Marathon
Marathon’s amazing gunplay and tremendous visuals are hampered only by the choices it doesn’t let players take, for now. A snapshot of a game in flux.
Marathon’s amazing gunplay and tremendous visuals are hampered only by the choices it doesn’t let players take, for now. A snapshot of a game in flux.
Bungie is back: Marathon drips the FPS mastery and environmental design class of the Destiny maker and Sony subsidiary from every pore. Starting Marathon is a visual feast: From the visualised lore of runners being silk-woven shells for uploaded consciences to the faction designs reminiscent of the original Marathon game from 1994 (and a cameo from Oni). The opulence is almost enough to savour Marathon as a work of art.
It is, however, also what makes the first entry into Marathon confusing, because none of the game menus, from loadout customisation to faction quest acceptance to actually starting the game, adhere to any genre conventions, be they from online shooters or the extraction genre in particular. Even on console, Marathon utilises a cursor like on PC (as did Destiny 2 before), and menus are strewn all over the screen, sometimes in several of their own sub-menus: factions and the battle pass to the left, loadouts above (but you can also hit L2), skills hidden in the menu of every faction, settings to the bottom right of the start screen. Understanding Marathon’s UI is a tiresome affair, and would have benefitted greatly at least from the omission of the cursor on consoles.

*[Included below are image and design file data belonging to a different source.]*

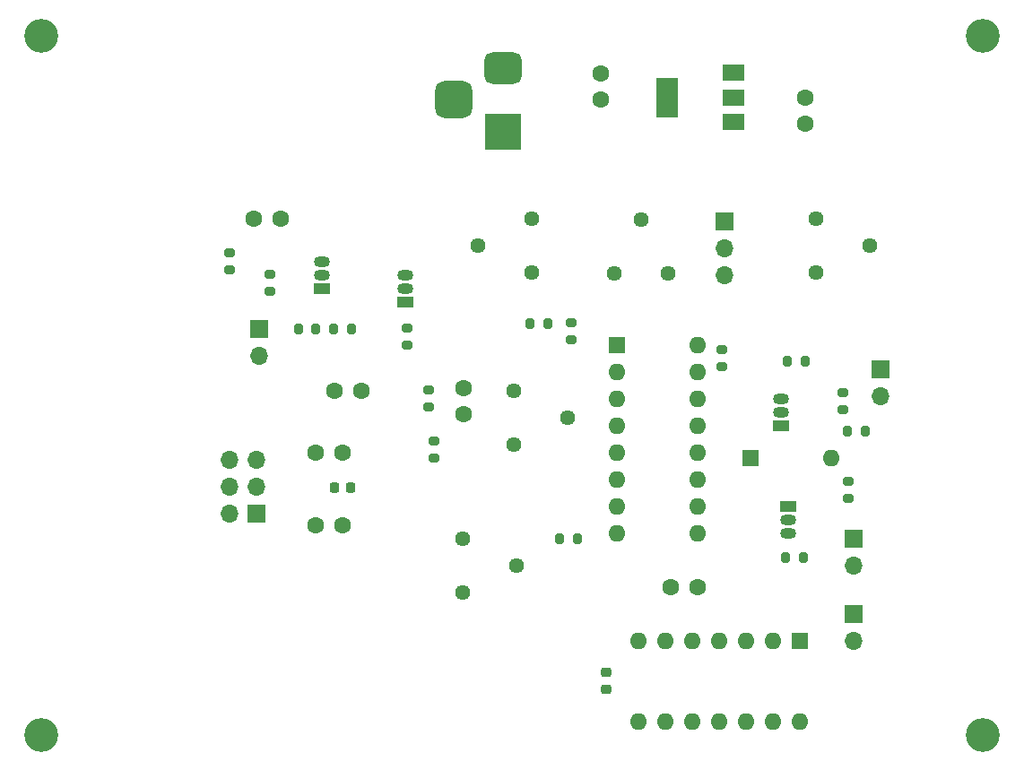
<source format=gbr>
%TF.GenerationSoftware,KiCad,Pcbnew,(6.0.0)*%
%TF.CreationDate,2022-01-24T17:52:30-05:00*%
%TF.ProjectId,function generator,66756e63-7469-46f6-9e20-67656e657261,rev?*%
%TF.SameCoordinates,Original*%
%TF.FileFunction,Soldermask,Top*%
%TF.FilePolarity,Negative*%
%FSLAX46Y46*%
G04 Gerber Fmt 4.6, Leading zero omitted, Abs format (unit mm)*
G04 Created by KiCad (PCBNEW (6.0.0)) date 2022-01-24 17:52:30*
%MOMM*%
%LPD*%
G01*
G04 APERTURE LIST*
G04 Aperture macros list*
%AMRoundRect*
0 Rectangle with rounded corners*
0 $1 Rounding radius*
0 $2 $3 $4 $5 $6 $7 $8 $9 X,Y pos of 4 corners*
0 Add a 4 corners polygon primitive as box body*
4,1,4,$2,$3,$4,$5,$6,$7,$8,$9,$2,$3,0*
0 Add four circle primitives for the rounded corners*
1,1,$1+$1,$2,$3*
1,1,$1+$1,$4,$5*
1,1,$1+$1,$6,$7*
1,1,$1+$1,$8,$9*
0 Add four rect primitives between the rounded corners*
20,1,$1+$1,$2,$3,$4,$5,0*
20,1,$1+$1,$4,$5,$6,$7,0*
20,1,$1+$1,$6,$7,$8,$9,0*
20,1,$1+$1,$8,$9,$2,$3,0*%
G04 Aperture macros list end*
%ADD10RoundRect,0.200000X0.275000X-0.200000X0.275000X0.200000X-0.275000X0.200000X-0.275000X-0.200000X0*%
%ADD11RoundRect,0.200000X0.200000X0.275000X-0.200000X0.275000X-0.200000X-0.275000X0.200000X-0.275000X0*%
%ADD12C,1.600000*%
%ADD13R,1.700000X1.700000*%
%ADD14O,1.700000X1.700000*%
%ADD15R,1.500000X1.050000*%
%ADD16O,1.500000X1.050000*%
%ADD17C,1.440000*%
%ADD18RoundRect,0.200000X-0.200000X-0.275000X0.200000X-0.275000X0.200000X0.275000X-0.200000X0.275000X0*%
%ADD19RoundRect,0.200000X-0.275000X0.200000X-0.275000X-0.200000X0.275000X-0.200000X0.275000X0.200000X0*%
%ADD20C,3.200000*%
%ADD21R,1.600000X1.600000*%
%ADD22O,1.600000X1.600000*%
%ADD23RoundRect,0.225000X0.225000X0.250000X-0.225000X0.250000X-0.225000X-0.250000X0.225000X-0.250000X0*%
%ADD24R,3.500000X3.500000*%
%ADD25RoundRect,0.750000X-1.000000X0.750000X-1.000000X-0.750000X1.000000X-0.750000X1.000000X0.750000X0*%
%ADD26RoundRect,0.875000X-0.875000X0.875000X-0.875000X-0.875000X0.875000X-0.875000X0.875000X0.875000X0*%
%ADD27R,2.000000X1.500000*%
%ADD28R,2.000000X3.800000*%
%ADD29RoundRect,0.225000X0.250000X-0.225000X0.250000X0.225000X-0.250000X0.225000X-0.250000X-0.225000X0*%
G04 APERTURE END LIST*
D10*
%TO.C,R13*%
X116332000Y-63309000D03*
X116332000Y-61659000D03*
%TD*%
D11*
%TO.C,R12*%
X112733000Y-58674000D03*
X111083000Y-58674000D03*
%TD*%
D10*
%TO.C,R15*%
X116840000Y-71691000D03*
X116840000Y-70041000D03*
%TD*%
D12*
%TO.C,C2*%
X93492000Y-31516000D03*
X93492000Y-34016000D03*
%TD*%
D13*
%TO.C,S1*%
X60965000Y-73137000D03*
D14*
X58425000Y-73137000D03*
X60965000Y-70597000D03*
X58425000Y-70597000D03*
X60965000Y-68057000D03*
X58425000Y-68057000D03*
%TD*%
D15*
%TO.C,Q3*%
X110490000Y-64770000D03*
D16*
X110490000Y-63500000D03*
X110490000Y-62230000D03*
%TD*%
D13*
%TO.C,J5*%
X61214000Y-55621000D03*
D14*
X61214000Y-58161000D03*
%TD*%
D11*
%TO.C,R7*%
X69913000Y-55626000D03*
X68263000Y-55626000D03*
%TD*%
D12*
%TO.C,C7*%
X70846000Y-61468000D03*
X68346000Y-61468000D03*
%TD*%
D11*
%TO.C,R5*%
X91249000Y-75438000D03*
X89599000Y-75438000D03*
%TD*%
D17*
%TO.C,VR4*%
X113792000Y-50292000D03*
X118872000Y-47752000D03*
X113792000Y-45212000D03*
%TD*%
D18*
%TO.C,R8*%
X64898000Y-55626000D03*
X66548000Y-55626000D03*
%TD*%
D12*
%TO.C,C5*%
X69068000Y-74168000D03*
X66568000Y-74168000D03*
%TD*%
D17*
%TO.C,VR1*%
X86983000Y-45212000D03*
X81903000Y-47752000D03*
X86983000Y-50292000D03*
%TD*%
%TO.C,VR2*%
X85229000Y-66548000D03*
X90309000Y-64008000D03*
X85229000Y-61468000D03*
%TD*%
D10*
%TO.C,R2*%
X77216000Y-63055000D03*
X77216000Y-61405000D03*
%TD*%
D19*
%TO.C,R9*%
X62230000Y-50483000D03*
X62230000Y-52133000D03*
%TD*%
D15*
%TO.C,Q4*%
X111146000Y-72390000D03*
D16*
X111146000Y-73660000D03*
X111146000Y-74930000D03*
%TD*%
D20*
%TO.C,REF\u002A\u002A*%
X40640000Y-93980000D03*
%TD*%
D21*
%TO.C,IC2*%
X94996000Y-57150000D03*
D22*
X94996000Y-59690000D03*
X94996000Y-62230000D03*
X94996000Y-64770000D03*
X94996000Y-67310000D03*
X94996000Y-69850000D03*
X94996000Y-72390000D03*
X94996000Y-74930000D03*
X102616000Y-74930000D03*
X102616000Y-72390000D03*
X102616000Y-69850000D03*
X102616000Y-67310000D03*
X102616000Y-64770000D03*
X102616000Y-62230000D03*
X102616000Y-59690000D03*
X102616000Y-57150000D03*
%TD*%
D12*
%TO.C,C3*%
X80518000Y-63734000D03*
X80518000Y-61234000D03*
%TD*%
D13*
%TO.C,S2*%
X105156000Y-45481000D03*
D14*
X105156000Y-48021000D03*
X105156000Y-50561000D03*
%TD*%
D19*
%TO.C,R4*%
X90678000Y-55055000D03*
X90678000Y-56705000D03*
%TD*%
D12*
%TO.C,C6*%
X69068000Y-67310000D03*
X66568000Y-67310000D03*
%TD*%
D20*
%TO.C,REF\u002A\u002A*%
X129540000Y-27940000D03*
%TD*%
D13*
%TO.C,J3*%
X117348000Y-82545000D03*
D14*
X117348000Y-85085000D03*
%TD*%
D23*
%TO.C,C9*%
X69843000Y-70612000D03*
X68293000Y-70612000D03*
%TD*%
D12*
%TO.C,C4*%
X100096000Y-80010000D03*
X102596000Y-80010000D03*
%TD*%
D24*
%TO.C,J1*%
X84269500Y-36988000D03*
D25*
X84269500Y-30988000D03*
D26*
X79569500Y-33988000D03*
%TD*%
D18*
%TO.C,R3*%
X86805000Y-55118000D03*
X88455000Y-55118000D03*
%TD*%
D17*
%TO.C,VR3*%
X80403000Y-80518000D03*
X85483000Y-77978000D03*
X80403000Y-75438000D03*
%TD*%
%TO.C,VR5*%
X99822000Y-50407000D03*
X97282000Y-45327000D03*
X94742000Y-50407000D03*
%TD*%
D21*
%TO.C,IC4*%
X112273000Y-85100000D03*
D22*
X109733000Y-85100000D03*
X107193000Y-85100000D03*
X104653000Y-85100000D03*
X102113000Y-85100000D03*
X99573000Y-85100000D03*
X97033000Y-85100000D03*
X97033000Y-92720000D03*
X99573000Y-92720000D03*
X102113000Y-92720000D03*
X104653000Y-92720000D03*
X107193000Y-92720000D03*
X109733000Y-92720000D03*
X112273000Y-92720000D03*
%TD*%
D12*
%TO.C,C8*%
X63226000Y-45212000D03*
X60726000Y-45212000D03*
%TD*%
D27*
%TO.C,U1*%
X106020000Y-36082000D03*
D28*
X99720000Y-33782000D03*
D27*
X106020000Y-33782000D03*
X106020000Y-31482000D03*
%TD*%
D12*
%TO.C,C10*%
X112776000Y-33802000D03*
X112776000Y-36302000D03*
%TD*%
D20*
%TO.C,REF\u002A\u002A*%
X40640000Y-27940000D03*
%TD*%
D10*
%TO.C,R1*%
X77724000Y-67881000D03*
X77724000Y-66231000D03*
%TD*%
D19*
%TO.C,R11*%
X58420000Y-48451000D03*
X58420000Y-50101000D03*
%TD*%
D15*
%TO.C,Q1*%
X75036000Y-53086000D03*
D16*
X75036000Y-51816000D03*
X75036000Y-50546000D03*
%TD*%
D21*
%TO.C,D1*%
X107590000Y-67818000D03*
D22*
X115210000Y-67818000D03*
%TD*%
D10*
%TO.C,R10*%
X75184000Y-57213000D03*
X75184000Y-55563000D03*
%TD*%
D20*
%TO.C,REF\u002A\u002A*%
X129540000Y-93980000D03*
%TD*%
D18*
%TO.C,R14*%
X116777000Y-65278000D03*
X118427000Y-65278000D03*
%TD*%
D19*
%TO.C,R6*%
X104902000Y-57595000D03*
X104902000Y-59245000D03*
%TD*%
D29*
%TO.C,C1*%
X93980000Y-89675000D03*
X93980000Y-88125000D03*
%TD*%
D13*
%TO.C,J4*%
X119888000Y-59431000D03*
D14*
X119888000Y-61971000D03*
%TD*%
D13*
%TO.C,J2*%
X117348000Y-75433000D03*
D14*
X117348000Y-77973000D03*
%TD*%
D11*
%TO.C,R16*%
X112585000Y-77216000D03*
X110935000Y-77216000D03*
%TD*%
D15*
%TO.C,Q2*%
X67162000Y-51816000D03*
D16*
X67162000Y-50546000D03*
X67162000Y-49276000D03*
%TD*%
M02*

</source>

Nevertheless, when finally in the game, the gun and movement feel of Marathon is second to none. Players enter the world of Marathon in groups of three, try to collect loot and solve small faction quests one task per run, and then exfil back to keep their loot. Anything you bring into the zone makes you better equipped, but is also in danger: Be killed, and everything is gone. To start out again and again, the factions provide you with very small kits of equipment: A gun, a bit of ammo and two or three health or shield packs. To bring more, you have to sacrifice your own equipment, which you can either buy with the credits you find and earn from the factions or loot directly and bring back home.


The problem with this is that the system is quite unforgivable. Bungie proudly tells players in the startup notes that they will not find much ammunition and healing equipment in the run. But money is also sparse, and badly needed for the upgrades of different factions. This friction is supposed to bring tension, but so far it appears it mostly brings frustration. Especially ending up without ammunition shouldn’t happen in the frequency it does. Yes, preparing for a run is part of the game, and can be part of the fun for players who enjoy the extraction game loop, but having to consciously prepare, buy and equip the most basic necessity to even play the game every run is not friction, it is tedium. It brings people to stop playing the game, if they do not enter it completely sure they love this mechanical loop.
That combines with the one thing that does not feel good in the overall gameplay: looting boxes happens on a timer. When players open a box, a loading animation has to identify every item in the box individually before it can be looted. This, too, is supposed to create tension, and make you loot only when you are sure you are completely safe. But when one of the first upgrades you can buy reduces these loading times, why include them at all? It makes both the upgrade and the mechanic feel meaningless.


I am aware that many of these problems I encountered are inherent to the extraction game genre, and wanted by people who like Arc Raiders or Escape from Tarkov. I do believe they betray the inherent flaws of the genre however: There is no way to relish in the outstanding shooting Bungie delivers for me here, because any encounter could be my last in any round, be it robots or players, and any missed shot is one step further to being left without a means to even play the game in any given round. Marathon so far does not provide a training mode, or any kind of singleplayer content. I’d wager the game experience would massively improve from letting me infiltrate the first map, Perimeter, all alone without other players, to learn the geometry, find some basic loot and enjoy shooting a few robots, which are in itself challenging enough to make a game out of it. Personally, I’d love to see Bungie even add entirely new modes that ditch the extraction friction loop, such as classic PvP deathmatch mechanics or something akin to Destiny 2’s Crucible game modes. Bungie’s gameplay qualities are enough to encompass more than one FPS game mode, and Marathon’s long-time staying power would profit for it, I am sure.
So for now, Marathon is an unfinished game: Sony says so, and asks reviewers to hold their final verdict until the endgame map drops at the end of March. Outlets naturally comply, and whether that is an ideal situation for players, outlets or Bungie is another discussion. But like the game’s current state, this impression here is only a snapshot of the experience: One that leaves me wanting for more Marathon, hoping that it comes in a different serving format than the Marathon that currently exists. We’ll see if the upcoming changes make extracting more palatable to bypassers like me, or if the game will lock into hardcore fans that surely already find much to love about Marathon.